The wrong conclusion is that
delay_in_timestamp_unit = rcv_timestamp - snd_timestamp
If the receiver and sender clock-rate has different base offset (and they have), this not gives you the delay, also it doesn't consider the wrap around the 32bit unsigned integer.
But monitoring the time for delivering packets is somehow necessary if we want a proper playout adaption algorithm or if we want to detect and avoid congestions.
Also note that if we have syncronized clocks delay_in_timestamp_unit might be not punctually represent the pure network delay, because of components at the sender or at the receiver side retaining these packets after and/or before the timestamp added and/or exemined. So if you calculate a 2seconds delay between the participant, but you know your network delay is around 100ms, then your packets suffer additional delays at the sender or/and at the receiver side. But that additional delay is somehow (or at least you hope that it is) constant, so the only delay changes in time is - hopefully - the network delay. So you should not say that if packet delay > 500ms then we have a congestion, because you have no idea what is the actual network delay if you use only one packet sender and receiver timestamp information.
But the difference between the delays of two consecutive packets might gives you some information about weather something wrong in the network or not.
diff_delay = delay_t0 - delay_t1
if diff_delay equals to 0 the delay is the same, if it greater than 0 the newly arrived packets needed more time then the previous one, and if it smaller than 0 it needed less time.
And from that relative information based on two consecutive delays you could say something.
How you determine the difference between two delay if the clocks are not syncronized?

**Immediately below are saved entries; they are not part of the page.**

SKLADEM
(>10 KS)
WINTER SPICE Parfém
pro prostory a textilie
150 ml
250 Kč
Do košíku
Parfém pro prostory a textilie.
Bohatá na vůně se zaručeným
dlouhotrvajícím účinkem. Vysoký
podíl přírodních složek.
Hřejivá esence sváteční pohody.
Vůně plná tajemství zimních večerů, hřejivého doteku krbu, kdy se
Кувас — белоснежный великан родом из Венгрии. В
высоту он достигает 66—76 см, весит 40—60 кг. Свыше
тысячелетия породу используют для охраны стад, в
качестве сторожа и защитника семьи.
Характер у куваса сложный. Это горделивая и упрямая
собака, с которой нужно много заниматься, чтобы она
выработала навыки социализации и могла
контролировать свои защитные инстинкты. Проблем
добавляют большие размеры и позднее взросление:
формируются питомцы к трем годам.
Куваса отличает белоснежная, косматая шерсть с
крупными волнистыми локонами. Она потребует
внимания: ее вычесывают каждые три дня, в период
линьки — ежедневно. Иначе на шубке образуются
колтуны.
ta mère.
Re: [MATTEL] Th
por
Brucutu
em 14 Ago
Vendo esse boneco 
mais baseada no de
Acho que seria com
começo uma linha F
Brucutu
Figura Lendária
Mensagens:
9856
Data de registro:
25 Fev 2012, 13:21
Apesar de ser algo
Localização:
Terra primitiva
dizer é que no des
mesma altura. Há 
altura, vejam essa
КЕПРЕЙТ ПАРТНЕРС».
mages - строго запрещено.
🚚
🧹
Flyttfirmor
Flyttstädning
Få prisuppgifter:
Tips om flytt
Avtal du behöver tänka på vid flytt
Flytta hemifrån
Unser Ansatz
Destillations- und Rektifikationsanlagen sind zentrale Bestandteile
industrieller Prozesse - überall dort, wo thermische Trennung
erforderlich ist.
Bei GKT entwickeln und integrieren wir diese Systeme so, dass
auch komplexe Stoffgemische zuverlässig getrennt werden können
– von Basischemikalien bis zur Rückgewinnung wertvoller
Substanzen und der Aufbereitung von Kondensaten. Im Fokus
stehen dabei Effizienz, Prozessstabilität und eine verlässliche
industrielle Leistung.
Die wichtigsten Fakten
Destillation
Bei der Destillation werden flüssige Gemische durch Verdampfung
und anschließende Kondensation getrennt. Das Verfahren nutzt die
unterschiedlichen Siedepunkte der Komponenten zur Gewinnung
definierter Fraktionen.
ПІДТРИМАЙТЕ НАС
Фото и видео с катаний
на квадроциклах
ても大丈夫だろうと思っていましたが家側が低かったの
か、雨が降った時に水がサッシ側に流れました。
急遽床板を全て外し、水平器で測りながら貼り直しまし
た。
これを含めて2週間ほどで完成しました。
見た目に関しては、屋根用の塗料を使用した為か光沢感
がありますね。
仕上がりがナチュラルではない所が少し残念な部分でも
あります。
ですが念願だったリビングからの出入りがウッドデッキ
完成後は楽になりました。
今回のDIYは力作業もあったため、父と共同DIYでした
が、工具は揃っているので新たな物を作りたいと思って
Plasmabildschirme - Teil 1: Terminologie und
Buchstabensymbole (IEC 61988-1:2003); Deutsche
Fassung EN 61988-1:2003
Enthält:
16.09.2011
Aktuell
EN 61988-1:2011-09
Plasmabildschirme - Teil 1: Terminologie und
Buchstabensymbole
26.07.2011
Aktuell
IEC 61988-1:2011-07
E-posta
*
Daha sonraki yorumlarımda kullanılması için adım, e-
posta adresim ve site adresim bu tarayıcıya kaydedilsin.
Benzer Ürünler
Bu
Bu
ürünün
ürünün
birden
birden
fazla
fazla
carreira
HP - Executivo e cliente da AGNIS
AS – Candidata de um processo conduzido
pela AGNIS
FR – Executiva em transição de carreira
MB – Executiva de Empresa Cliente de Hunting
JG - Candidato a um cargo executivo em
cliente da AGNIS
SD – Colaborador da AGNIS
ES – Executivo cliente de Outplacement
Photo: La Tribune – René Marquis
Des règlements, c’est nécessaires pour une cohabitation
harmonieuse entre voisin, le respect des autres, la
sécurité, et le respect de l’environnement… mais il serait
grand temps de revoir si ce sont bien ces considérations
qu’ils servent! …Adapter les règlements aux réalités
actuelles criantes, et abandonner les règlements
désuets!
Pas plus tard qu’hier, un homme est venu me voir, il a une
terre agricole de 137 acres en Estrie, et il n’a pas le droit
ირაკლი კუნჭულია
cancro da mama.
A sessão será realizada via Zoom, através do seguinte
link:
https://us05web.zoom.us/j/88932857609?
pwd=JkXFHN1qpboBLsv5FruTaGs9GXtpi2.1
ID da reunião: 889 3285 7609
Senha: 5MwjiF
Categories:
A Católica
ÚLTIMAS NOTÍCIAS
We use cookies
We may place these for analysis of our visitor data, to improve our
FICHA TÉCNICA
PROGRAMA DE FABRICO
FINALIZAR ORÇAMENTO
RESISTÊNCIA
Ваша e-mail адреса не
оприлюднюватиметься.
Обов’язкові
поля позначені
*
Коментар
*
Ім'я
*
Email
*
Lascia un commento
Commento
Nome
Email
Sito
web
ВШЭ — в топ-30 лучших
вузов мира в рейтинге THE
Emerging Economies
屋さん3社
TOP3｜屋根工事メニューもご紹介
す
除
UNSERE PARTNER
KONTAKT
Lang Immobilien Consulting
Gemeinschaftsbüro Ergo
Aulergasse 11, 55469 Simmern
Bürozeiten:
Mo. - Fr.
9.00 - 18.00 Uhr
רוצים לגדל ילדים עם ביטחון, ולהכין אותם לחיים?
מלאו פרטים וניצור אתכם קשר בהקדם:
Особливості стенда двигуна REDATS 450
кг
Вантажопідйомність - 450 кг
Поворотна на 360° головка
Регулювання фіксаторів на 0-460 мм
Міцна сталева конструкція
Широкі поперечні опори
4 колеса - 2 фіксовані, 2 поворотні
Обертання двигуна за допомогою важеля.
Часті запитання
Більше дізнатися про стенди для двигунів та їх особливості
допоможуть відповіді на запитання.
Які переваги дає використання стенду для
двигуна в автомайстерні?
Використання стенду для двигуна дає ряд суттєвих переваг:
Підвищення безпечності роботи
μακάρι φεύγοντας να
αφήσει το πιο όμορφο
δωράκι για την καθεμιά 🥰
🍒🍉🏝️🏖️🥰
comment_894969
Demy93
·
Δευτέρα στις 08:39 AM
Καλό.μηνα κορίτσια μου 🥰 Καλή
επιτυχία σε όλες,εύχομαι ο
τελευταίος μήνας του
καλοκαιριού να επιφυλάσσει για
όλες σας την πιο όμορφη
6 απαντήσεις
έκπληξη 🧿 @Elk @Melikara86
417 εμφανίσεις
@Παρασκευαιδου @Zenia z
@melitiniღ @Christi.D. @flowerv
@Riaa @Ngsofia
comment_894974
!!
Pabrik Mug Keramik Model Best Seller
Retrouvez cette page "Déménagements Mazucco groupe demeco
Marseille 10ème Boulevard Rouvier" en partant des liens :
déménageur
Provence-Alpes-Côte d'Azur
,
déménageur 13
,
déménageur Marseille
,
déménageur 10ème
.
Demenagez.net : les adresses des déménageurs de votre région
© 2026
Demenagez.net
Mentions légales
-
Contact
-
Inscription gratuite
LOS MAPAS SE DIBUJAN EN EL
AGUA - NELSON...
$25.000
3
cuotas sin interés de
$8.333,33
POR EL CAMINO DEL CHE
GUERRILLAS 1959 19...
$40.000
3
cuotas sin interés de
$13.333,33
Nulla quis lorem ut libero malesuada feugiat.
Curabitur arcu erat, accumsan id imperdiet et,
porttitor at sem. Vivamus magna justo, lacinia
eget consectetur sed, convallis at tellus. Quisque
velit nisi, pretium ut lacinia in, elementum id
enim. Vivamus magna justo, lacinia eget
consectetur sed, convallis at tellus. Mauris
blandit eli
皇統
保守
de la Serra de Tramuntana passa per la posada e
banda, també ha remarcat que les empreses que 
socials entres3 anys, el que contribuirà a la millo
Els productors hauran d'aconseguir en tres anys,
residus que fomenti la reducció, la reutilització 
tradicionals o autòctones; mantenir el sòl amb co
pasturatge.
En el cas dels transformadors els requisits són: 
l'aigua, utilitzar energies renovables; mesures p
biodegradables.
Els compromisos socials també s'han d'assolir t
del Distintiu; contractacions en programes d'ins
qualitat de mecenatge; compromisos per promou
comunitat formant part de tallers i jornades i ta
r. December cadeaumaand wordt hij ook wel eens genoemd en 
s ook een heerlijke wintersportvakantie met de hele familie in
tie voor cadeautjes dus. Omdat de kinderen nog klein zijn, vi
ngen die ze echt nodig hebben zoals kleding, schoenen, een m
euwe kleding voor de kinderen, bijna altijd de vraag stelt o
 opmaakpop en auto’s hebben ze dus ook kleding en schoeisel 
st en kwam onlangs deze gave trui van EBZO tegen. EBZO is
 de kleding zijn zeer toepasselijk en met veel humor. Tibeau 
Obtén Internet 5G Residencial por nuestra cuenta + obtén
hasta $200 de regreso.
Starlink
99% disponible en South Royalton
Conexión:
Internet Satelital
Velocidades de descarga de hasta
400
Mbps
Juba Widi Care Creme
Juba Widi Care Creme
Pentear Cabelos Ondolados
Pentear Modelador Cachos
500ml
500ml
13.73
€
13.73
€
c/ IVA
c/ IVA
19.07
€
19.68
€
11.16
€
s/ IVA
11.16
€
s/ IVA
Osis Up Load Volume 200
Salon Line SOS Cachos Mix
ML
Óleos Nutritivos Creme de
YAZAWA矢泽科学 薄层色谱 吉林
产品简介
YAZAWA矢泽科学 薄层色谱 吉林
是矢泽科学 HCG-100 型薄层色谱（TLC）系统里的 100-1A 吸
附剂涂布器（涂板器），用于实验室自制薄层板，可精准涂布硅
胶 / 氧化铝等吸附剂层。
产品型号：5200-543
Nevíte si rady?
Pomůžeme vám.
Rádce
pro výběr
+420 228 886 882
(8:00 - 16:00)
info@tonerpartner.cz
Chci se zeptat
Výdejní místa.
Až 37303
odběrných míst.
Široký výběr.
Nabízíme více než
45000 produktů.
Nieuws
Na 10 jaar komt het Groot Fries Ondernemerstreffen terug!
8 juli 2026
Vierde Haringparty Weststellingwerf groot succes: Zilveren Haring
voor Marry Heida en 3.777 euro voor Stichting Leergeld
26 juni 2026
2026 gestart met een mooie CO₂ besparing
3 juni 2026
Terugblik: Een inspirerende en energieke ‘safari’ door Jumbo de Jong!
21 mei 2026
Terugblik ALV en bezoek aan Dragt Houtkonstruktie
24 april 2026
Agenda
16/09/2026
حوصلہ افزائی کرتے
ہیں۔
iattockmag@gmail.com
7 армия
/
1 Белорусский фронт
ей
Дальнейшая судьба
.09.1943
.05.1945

Consider you stored the last timestamps in rcv_timestamp_t1 and snd_timestamp_t1
diff_delay = (rcv_timestamp_t0 - snd_timestamp_t0) - (rcv_timestamp_t1 - snd_timestamp_t1)
but that would be problem without maintaining the base offsets of the sender and the receiver, so reordering it:
diff_delay = (rcv_timestamp_t0 - rcv_timestamp_t1) - (snd_timestamp_t0 - snd_timestamp_t1)
and here you can subtract rcv timestamps from each other and it eliminates the offset rcv and snd contain, and then you can extract the rcv_diff from snd_diff and it gives you the information about the difference of the delays of two consecutive packets in the unit of the clock-rate.
Now, according to RFC3550 jitter is "An estimate of the statistical variance of the RTP data packet interarrival time".
In order to finally get to the point your question is
"What is the difference between the delay and the jitter in the context of real time applications?"
Tiny note, but real-time applications usually refer to systems processing data in a range of nanoseconds, so I think you refer to end-to-end systems.
Also despite of several altered definition of jitter, it all uses the difference of the delays of arrived packets and thus provide you information about the relative changes of the network delay, meanwhile delay itself is an absolute value of the time of delivery.